Welcome to the second edition of "my marketing class fills me with immense anger and sadness and I express it to strangers on the internet."
Today in class we talked about how instead of marketing, you should be doing the *actual* work of the nonprofit's mission. Talking about a problem is not enough to solve it.
I almost exploded. Of course talking about problems doesn't make them go away, but having a nonprofit that no one knows about also doesn't solve any problems.
I really love marketing, I have been doing it for years and really love build a connection between nonprofits and their communities. It
However sometimes I really hate marketing, because I don't know why I have to beg organizations to take it seriously or help them understand it's true value. Don't worry, this won't be an angry ranting vent session, instead these are some ways to help you help me (or whoever your marketing person is).
Dear nonprofit organization and project leaders,
I love you, I really do, but sometimes you drive me crazy. So please, when you hire a marketing person (maybe me), please keep the following things in mind.
Take marketing more seriously.
Marketing is the way you connect your vision and mission to the community. It does not matter how amazing your nonprofit is if the world does not know about you. This goes for several aspects, donors, audiences, staff, and who you serve. Your marketing is potentially the first time you connect with someone. Make that first impression count and matter. While yes it can be discouraging in a digital age to have to keep up with appearances, but it matters. You can still be true to your mission and vision, while having a somewhat active Facebook presence. Otherwise how will people know they can trust your organization?
It is so much more than just posting on social media and sending email blasts. It's building relationships with your audience and building sustainability for your organization.
Bring on a marketing person as soon as possible.
Marketing people should be part of the team, not just a random accessory to the show. They are part of the creative story telling process, as how you market the show is just as important as the show itself. It is the first time your potential audience is going to interact with this production, make sure it makes a right first impression.
This is easier when the marketing person can take some ownership of the project itself, so they need things like the script and the cast list. They should be there for the meet and greets and first rehearsals. If your marketing person is telling the story of the production, well they need to know what the story is.
Set realistic expectations and goals.
Gaining 1,000 Instagram followers in a month isn't going to help you. I can buy Instagram followers. What are your real goals? Increase ticket sales? Increase brand awareness? Re-brand before a big fundraiser? You have to actually think strategically when it comes to marketing. Communicate that with your marketing person, there should be a bigger conversation than "we need marketing!" Actually sit down and figure out what that means.
Trust them and listen to them.
Since they are part of the creative team, just like your designers and actors, the marketing person is a creative individual that wants the show to succeed. While a lot of companies don't or can't have an in-house marketing person (which I will talk more about later) you need to make sure you trust them to represent your company and production.
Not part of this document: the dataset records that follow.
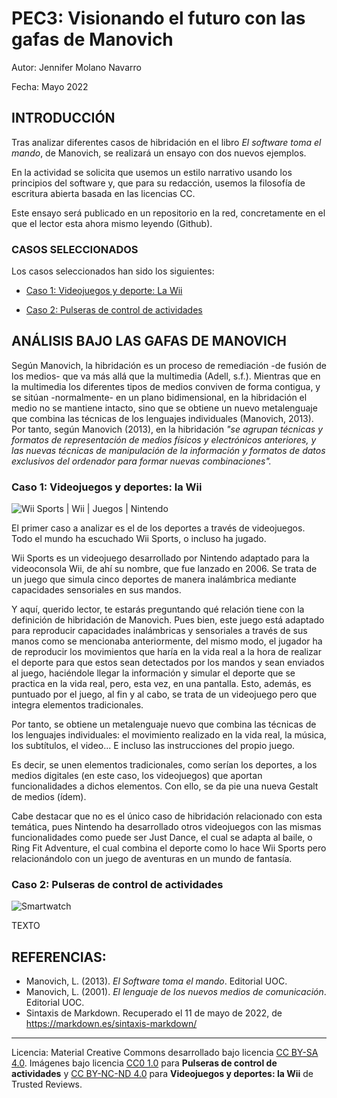 # PEC3: Visionando el futuro con las gafas de Manovich

Autor: Jennifer Molano Navarro

Fecha: Mayo 2022

## INTRODUCCIÓN

Tras analizar diferentes casos de hibridación en el libro *El software toma el mando*, de Manovich, se realizará un ensayo con dos nuevos ejemplos.

En la actividad se solicita que usemos un estilo narrativo usando los principios del software y, que para su redacción, usemos la filosofía de escritura abierta basada en las licencias CC. 

Este ensayo será publicado en un repositorio en la red, concretamente en el que el lector esta ahora mismo leyendo (Github).

### CASOS SELECCIONADOS

Los casos seleccionados han sido los siguientes:
- [Caso 1: Videojuegos y deporte: La Wii](#head1)

- [Caso 2: Pulseras de control de actividades](#head2)


## ANÁLISIS BAJO LAS GAFAS DE MANOVICH

Según Manovich, la hibridación es un proceso de remediación -de fusión de los medios- que va más allá que la multimedia (Adell, s.f.). Mientras que en la multimedia los diferentes tipos de medios conviven de forma contigua, y se sitúan -normalmente- en un plano bidimensional, en la hibridación el medio no se mantiene intacto, sino que se obtiene un nuevo metalenguaje que combina las técnicas de los lenguajes individuales (Manovich, 2013). Por tanto, según Manovich (2013), en la hibridación *"se agrupan técnicas y formatos de representación de medios físicos y electrónicos anteriores, y las nuevas técnicas de manipulación de la información y formatos de datos exclusivos del ordenador para formar nuevas combinaciones".*

### <a name="head1">Caso 1: Videojuegos y deportes: la Wii</a>
![Wii Sports | Wii | Juegos | Nintendo](https://fs-prod-cdn.nintendo-europe.com/media/images/10_share_images/games_15/wii_24/SI_Wii_WiiSports_NintendoSelects_image1600w.jpg)

El primer caso a analizar es el de los deportes a través de videojuegos. Todo el mundo ha escuchado Wii Sports, o incluso ha jugado. 

Wii Sports es un videojuego desarrollado por Nintendo adaptado para la videoconsola Wii, de ahí su nombre, que fue lanzado en 2006. Se trata de un juego que simula cinco deportes de manera inalámbrica mediante capacidades sensoriales en sus mandos. 

Y aquí, querido lector, te estarás preguntando qué relación tiene con la definición de hibridación de Manovich. Pues bien, este juego está adaptado para reproducir capacidades inalámbricas y sensoriales a través de sus manos como se mencionaba anteriormente, del mismo modo, el jugador ha de reproducir los movimientos que haría en la vida real a la hora de realizar el deporte para que estos sean detectados por los mandos y sean enviados al juego, haciéndole llegar la información y simular el deporte que se practica en la vida real, pero, esta vez, en una pantalla. Esto, además, es puntuado por el juego, al fin y al cabo, se trata de un videojuego pero que integra elementos tradicionales. 

Por tanto, se obtiene un metalenguaje nuevo que combina las técnicas de los lenguajes individuales: el movimiento realizado en la vida real, la música, los subtítulos, el video... E incluso las instrucciones del propio juego.

Es decir, se unen elementos tradicionales, como serían los deportes, a los medios digitales (en este caso, los videojuegos) que aportan funcionalidades a dichos elementos.  Con ello, se da pie una nueva Gestalt de medios (ídem).

Cabe destacar que no es el único caso de hibridación relacionado con esta temática, pues Nintendo ha desarrollado otros videojuegos con las mismas funcionalidades como puede ser Just Dance, el cual se adapta al baile, o Ring Fit Adventure, el cual combina el deporte como lo hace Wii Sports pero relacionándolo con un juego de aventuras en un mundo de fantasía. 



### <a name="head2">Caso 2: Pulseras de control de actividades</a>
![Smartwatch](https://upload.wikimedia.org/wikipedia/commons/thumb/b/b0/Smartwatch-828786.jpg/1200px-Smartwatch-828786.jpg?20160128080415)


TEXTO



## REFERENCIAS:
- Manovich, L. (2013). *El Software toma el mando*. Editorial UOC.
- Manovich, L. (2001). *El lenguaje de los nuevos medios de comunicación*. Editorial UOC.
- Sintaxis de Markdown. Recuperado el 11 de mayo de 2022, de https://markdown.es/sintaxis-markdown/

---

Licencia: Material Creative Commons desarrollado bajo licencia [CC BY-SA 4.0](https://creativecommons.org/licenses/by-sa/4.0/deed.es). Imágenes bajo licencia [CC0 1.0](https://creativecommons.org/publicdomain/zero/1.0/deed.en) para **Pulseras de control de actividades** y [CC BY-NC-ND 4.0](https://creativecommons.org/licenses/by-nc-nd/4.0/) para **Videojuegos y deportes: la Wii** de Trusted Reviews.
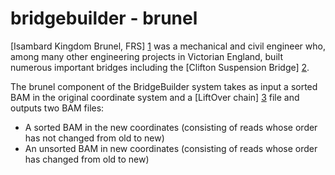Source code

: bridgebuilder - brunel
=============

[Isambard Kingdom Brunel, FRS] [1] was a mechanical and civil engineer who, among many other engineering projects in Victorian England, built numerous important bridges including the [Clifton Suspension Bridge] [2]. 

The brunel component of the BridgeBuilder system takes as input a sorted BAM in the original coordinate system and a [LiftOver chain] [3] file and outputs two BAM files: 
   * A sorted BAM in the new coordinates (consisting of reads whose order has not changed from old to new)
   * An unsorted BAM in new coordinates (consisting of reads whose order has changed from old to new)



[1]: https://en.wikipedia.org/wiki/Isambard_Kingdom_Brunel     "Isambard Kingdom Brunel"
[2]: https://en.wikipedia.org/wiki/Clifton_Suspension_Bridge   "Clifton Suspension Bridge"
[3]: http://genomewiki.ucsc.edu/index.php/Chains_Nets          "Chains and Nets"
I understand it's easy to think "it's social media, I can just do it myself" but what if you did that to the other parts of your team? Would you want to hang all the lights by yourself too? Marketing is a collaborative effort. You will want to work with your marketing person to make sure they understand the vision and purpose of the project, but that doesn't mean you should micro manage them to death.
Please know this letter is not addressed to anyone in particular, and I love you all so much. But please, for my sanity and the sustainability of your organization, send a little love to your marketing people. It's a lot harder than it looks.